# Commercial Woodenware Assembly?



## Michael Palmer (Dec 29, 2006)

I am


----------



## Adam Foster Collins (Nov 4, 2009)

I'm glueing and screwing now, as I'm not in a rush. But I could see stapling the next time around. It's a lot faster, and may last just as well.


----------



## Roland (Dec 14, 2008)

We pre-drill our holes and use Maze double dipped galvanized 7 penny nails. The deep supers seem to hold up well. We still have many in service that my father made after WWII.

Crazy Roland


----------



## johnbeejohn (Jun 30, 2013)

i just glue the long sides finger put together and air staple takes me 2 min 45sec per box just finished 100 deeps


----------



## R.Varian (Jan 14, 2014)

Being a contractor I have a 1/2" crown stapler use 2" staples, aim well no problems. 40 staples in deeps and no glue. 
gun is set so staple no quite flush finish with hammer, joints are very tight.


----------



## R.Varian (Jan 14, 2014)

Stainless steel staples 10 K are around $250.00. Galv. 10K are $70.00


----------



## loggermike (Jul 23, 2000)

2 inch staples ,titebond glue, a Senco gun and this little gem
http://hivebodies.com/bee-box-jig/


----------



## zhiv9 (Aug 3, 2012)

I've been using a coil framing nailer and 2" ardox nails and glue. Depending on the box design I'll sometimes hand nail the the box joint closest to the rabbet.


----------



## Broke-T (Jul 9, 2008)

2" deck screws and no glue. Good and fast.


----------



## bentonbee (Jan 31, 2007)

Roland,
Are those nail ring shanked?
Mike



Adam Foster Collins said:


> I'm glueing and screwing now, as I'm not in a rush. But I could see stapling the next time around. It's a lot faster, and may last just as well.


----------



## Roland (Dec 14, 2008)

Most are regular box nails, although we did pick up a few boxes of ring shanked. We believe the ring shank is not necessary.

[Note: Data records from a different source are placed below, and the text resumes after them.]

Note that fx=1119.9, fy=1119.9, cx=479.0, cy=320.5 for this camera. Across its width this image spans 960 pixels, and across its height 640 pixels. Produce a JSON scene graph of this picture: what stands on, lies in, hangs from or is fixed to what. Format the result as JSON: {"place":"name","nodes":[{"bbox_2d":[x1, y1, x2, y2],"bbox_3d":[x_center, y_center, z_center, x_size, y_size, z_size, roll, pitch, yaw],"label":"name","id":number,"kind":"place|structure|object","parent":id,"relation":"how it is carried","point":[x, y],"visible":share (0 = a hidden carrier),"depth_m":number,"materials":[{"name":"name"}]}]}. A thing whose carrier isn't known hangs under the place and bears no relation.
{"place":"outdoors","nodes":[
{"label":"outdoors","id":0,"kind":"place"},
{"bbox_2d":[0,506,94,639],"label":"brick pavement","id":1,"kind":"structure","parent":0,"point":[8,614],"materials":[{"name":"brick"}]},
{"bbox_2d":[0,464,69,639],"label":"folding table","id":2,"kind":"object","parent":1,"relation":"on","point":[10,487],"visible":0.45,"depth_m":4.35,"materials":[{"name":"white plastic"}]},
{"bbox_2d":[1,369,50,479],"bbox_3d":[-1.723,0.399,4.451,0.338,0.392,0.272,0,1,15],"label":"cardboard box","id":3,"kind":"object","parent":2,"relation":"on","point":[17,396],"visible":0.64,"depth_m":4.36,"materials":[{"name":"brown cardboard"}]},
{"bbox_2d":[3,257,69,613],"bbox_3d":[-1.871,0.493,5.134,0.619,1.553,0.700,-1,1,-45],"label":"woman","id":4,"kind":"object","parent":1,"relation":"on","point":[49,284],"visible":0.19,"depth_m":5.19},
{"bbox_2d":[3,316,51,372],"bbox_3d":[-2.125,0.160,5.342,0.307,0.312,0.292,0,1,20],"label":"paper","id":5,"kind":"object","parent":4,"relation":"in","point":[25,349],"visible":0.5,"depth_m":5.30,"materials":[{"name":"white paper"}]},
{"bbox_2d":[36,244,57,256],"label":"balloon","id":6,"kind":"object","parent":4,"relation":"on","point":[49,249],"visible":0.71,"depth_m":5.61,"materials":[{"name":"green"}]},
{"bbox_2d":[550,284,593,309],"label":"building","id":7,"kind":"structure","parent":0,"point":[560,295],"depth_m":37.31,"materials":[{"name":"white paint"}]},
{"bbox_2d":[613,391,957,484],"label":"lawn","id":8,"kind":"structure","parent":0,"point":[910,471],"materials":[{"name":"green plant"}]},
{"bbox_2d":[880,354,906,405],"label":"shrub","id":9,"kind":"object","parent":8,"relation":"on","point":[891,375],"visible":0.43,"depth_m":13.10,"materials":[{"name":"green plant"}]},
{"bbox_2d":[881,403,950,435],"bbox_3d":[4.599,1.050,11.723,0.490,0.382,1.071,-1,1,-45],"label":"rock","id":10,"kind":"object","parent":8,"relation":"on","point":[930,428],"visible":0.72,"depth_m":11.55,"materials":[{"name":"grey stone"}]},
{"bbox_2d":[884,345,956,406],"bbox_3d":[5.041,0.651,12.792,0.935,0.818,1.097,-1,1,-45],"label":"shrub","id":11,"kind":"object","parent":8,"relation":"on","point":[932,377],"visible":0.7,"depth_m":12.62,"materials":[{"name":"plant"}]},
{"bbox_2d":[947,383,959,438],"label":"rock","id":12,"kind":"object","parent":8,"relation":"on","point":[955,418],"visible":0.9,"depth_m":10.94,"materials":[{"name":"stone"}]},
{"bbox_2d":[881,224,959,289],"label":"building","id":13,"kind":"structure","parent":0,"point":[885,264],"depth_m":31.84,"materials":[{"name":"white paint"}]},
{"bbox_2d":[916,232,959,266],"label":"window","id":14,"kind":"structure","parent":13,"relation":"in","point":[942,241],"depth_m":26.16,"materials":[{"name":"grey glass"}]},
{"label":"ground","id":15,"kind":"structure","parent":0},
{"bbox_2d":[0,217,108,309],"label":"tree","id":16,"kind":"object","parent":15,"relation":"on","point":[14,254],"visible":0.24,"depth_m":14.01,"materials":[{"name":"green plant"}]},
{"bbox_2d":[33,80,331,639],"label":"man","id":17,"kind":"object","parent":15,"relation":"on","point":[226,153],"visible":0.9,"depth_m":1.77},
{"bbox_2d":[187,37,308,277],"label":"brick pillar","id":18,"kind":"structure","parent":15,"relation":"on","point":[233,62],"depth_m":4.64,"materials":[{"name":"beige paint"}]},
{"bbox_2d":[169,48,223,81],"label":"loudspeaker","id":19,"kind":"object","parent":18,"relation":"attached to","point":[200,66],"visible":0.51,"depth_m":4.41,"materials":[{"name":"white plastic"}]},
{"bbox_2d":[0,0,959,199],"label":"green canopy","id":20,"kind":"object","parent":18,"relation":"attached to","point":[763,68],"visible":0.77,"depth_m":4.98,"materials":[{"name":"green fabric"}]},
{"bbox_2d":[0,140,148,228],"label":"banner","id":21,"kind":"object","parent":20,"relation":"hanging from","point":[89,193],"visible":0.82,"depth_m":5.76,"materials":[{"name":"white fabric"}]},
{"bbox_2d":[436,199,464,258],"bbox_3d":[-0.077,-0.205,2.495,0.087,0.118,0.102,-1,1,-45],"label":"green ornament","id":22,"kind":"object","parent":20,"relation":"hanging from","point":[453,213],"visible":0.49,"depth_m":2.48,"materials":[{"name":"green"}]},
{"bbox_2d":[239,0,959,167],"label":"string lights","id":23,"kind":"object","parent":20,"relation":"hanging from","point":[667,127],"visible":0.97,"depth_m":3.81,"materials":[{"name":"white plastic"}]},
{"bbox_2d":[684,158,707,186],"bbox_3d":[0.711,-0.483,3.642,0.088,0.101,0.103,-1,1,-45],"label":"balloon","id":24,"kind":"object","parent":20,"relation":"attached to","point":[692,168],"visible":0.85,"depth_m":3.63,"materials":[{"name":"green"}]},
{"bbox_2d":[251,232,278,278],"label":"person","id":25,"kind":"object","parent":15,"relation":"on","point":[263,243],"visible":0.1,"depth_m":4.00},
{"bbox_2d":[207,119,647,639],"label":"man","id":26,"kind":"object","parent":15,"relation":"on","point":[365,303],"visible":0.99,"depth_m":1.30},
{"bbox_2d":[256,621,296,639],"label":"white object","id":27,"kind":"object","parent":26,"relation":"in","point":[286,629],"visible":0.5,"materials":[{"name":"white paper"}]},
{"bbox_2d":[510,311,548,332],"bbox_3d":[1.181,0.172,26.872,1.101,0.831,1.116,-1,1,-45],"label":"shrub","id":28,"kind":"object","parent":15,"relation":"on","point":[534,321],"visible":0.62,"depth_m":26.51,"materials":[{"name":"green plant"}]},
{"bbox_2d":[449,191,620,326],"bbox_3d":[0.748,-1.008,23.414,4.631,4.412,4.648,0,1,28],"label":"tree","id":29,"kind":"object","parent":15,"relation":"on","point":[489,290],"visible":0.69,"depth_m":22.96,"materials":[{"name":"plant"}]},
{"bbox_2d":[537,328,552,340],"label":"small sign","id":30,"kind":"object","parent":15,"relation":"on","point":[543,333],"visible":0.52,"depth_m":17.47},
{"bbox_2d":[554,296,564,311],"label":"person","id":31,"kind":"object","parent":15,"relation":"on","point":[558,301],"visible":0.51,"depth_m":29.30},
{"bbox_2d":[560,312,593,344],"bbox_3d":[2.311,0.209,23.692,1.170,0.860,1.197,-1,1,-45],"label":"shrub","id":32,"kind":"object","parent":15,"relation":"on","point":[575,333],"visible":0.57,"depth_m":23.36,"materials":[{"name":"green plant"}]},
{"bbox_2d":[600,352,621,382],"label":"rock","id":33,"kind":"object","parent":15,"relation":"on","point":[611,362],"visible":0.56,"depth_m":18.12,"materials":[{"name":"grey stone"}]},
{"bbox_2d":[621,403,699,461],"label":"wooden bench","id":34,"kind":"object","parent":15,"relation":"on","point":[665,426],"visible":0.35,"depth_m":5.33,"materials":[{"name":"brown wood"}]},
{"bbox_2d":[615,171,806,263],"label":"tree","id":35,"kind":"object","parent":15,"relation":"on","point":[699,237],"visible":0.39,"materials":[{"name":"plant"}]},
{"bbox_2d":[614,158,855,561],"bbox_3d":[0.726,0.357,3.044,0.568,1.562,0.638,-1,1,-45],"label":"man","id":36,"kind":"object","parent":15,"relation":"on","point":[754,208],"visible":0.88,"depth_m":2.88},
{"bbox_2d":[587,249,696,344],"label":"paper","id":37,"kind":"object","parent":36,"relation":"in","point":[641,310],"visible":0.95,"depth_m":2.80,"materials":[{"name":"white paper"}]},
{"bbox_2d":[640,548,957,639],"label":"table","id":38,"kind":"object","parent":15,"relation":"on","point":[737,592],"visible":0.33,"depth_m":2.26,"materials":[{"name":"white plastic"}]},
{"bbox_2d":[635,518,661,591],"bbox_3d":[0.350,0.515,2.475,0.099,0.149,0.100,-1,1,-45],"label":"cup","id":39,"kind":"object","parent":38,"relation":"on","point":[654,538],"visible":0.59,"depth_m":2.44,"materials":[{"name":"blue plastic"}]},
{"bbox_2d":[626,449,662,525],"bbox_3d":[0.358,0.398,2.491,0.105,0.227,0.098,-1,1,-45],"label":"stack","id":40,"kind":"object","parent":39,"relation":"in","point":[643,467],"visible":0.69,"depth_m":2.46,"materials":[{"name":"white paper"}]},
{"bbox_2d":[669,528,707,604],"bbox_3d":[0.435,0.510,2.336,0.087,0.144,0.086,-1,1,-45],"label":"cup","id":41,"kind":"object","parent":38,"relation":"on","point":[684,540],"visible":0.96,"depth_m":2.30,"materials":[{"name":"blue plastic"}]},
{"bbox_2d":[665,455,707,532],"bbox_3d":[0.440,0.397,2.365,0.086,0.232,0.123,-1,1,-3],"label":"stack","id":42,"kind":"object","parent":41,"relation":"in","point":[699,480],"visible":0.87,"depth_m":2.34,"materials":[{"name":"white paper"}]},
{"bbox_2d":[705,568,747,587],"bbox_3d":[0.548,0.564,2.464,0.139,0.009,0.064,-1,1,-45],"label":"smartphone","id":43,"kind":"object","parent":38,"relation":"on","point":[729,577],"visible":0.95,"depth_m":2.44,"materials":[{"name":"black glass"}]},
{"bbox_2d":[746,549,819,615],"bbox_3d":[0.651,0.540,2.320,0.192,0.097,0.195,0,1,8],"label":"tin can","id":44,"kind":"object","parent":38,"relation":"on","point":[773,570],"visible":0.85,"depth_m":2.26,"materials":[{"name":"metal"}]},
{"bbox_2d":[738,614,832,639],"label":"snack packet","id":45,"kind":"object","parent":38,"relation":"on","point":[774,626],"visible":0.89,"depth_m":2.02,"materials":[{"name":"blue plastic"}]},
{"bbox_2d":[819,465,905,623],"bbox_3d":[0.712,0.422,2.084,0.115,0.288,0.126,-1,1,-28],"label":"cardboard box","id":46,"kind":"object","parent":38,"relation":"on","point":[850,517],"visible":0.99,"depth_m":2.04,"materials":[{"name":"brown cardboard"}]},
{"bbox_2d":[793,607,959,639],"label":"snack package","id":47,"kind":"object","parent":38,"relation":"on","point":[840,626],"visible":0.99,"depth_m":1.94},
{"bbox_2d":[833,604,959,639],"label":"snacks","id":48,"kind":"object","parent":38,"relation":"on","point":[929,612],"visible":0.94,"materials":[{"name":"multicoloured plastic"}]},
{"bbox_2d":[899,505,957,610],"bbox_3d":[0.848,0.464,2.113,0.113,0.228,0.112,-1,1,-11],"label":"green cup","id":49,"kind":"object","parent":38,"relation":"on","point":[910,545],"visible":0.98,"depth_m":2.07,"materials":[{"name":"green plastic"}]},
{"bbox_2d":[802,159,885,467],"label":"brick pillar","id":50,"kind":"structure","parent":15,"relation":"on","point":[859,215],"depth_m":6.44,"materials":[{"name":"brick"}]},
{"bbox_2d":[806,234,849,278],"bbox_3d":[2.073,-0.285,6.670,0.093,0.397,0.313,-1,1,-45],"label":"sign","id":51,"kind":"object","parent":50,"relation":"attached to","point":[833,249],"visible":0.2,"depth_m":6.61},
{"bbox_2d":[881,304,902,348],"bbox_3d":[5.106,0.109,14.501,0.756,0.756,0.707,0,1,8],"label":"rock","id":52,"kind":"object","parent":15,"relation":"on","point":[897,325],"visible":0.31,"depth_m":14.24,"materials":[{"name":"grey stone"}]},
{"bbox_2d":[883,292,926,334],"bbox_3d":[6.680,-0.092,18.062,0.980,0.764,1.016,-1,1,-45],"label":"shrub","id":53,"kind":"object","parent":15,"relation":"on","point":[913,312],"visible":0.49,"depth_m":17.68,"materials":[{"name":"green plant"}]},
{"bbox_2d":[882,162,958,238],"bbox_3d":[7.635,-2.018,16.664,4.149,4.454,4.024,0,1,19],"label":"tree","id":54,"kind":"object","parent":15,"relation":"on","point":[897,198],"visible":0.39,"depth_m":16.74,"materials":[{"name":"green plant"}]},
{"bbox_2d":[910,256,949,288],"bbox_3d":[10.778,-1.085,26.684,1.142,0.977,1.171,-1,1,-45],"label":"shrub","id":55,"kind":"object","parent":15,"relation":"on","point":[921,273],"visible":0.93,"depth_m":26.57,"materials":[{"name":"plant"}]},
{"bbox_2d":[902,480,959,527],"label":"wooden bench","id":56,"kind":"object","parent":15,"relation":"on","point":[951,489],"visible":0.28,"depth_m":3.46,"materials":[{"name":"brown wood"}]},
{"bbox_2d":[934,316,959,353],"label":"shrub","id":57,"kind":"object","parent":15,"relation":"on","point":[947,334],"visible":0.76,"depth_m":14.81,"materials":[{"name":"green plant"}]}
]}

The Maze number is S206-A, which I believe is now discontinued.

Crazy Roland


----------



## sakhoney (Apr 3, 2016)

Ring shank help hold after a few years in the hot sun. I use them, and also 15.5 and 16 ga staples. were making 1000 supers right now and another 1000 right behind these. ( the box beast is back up and running)


----------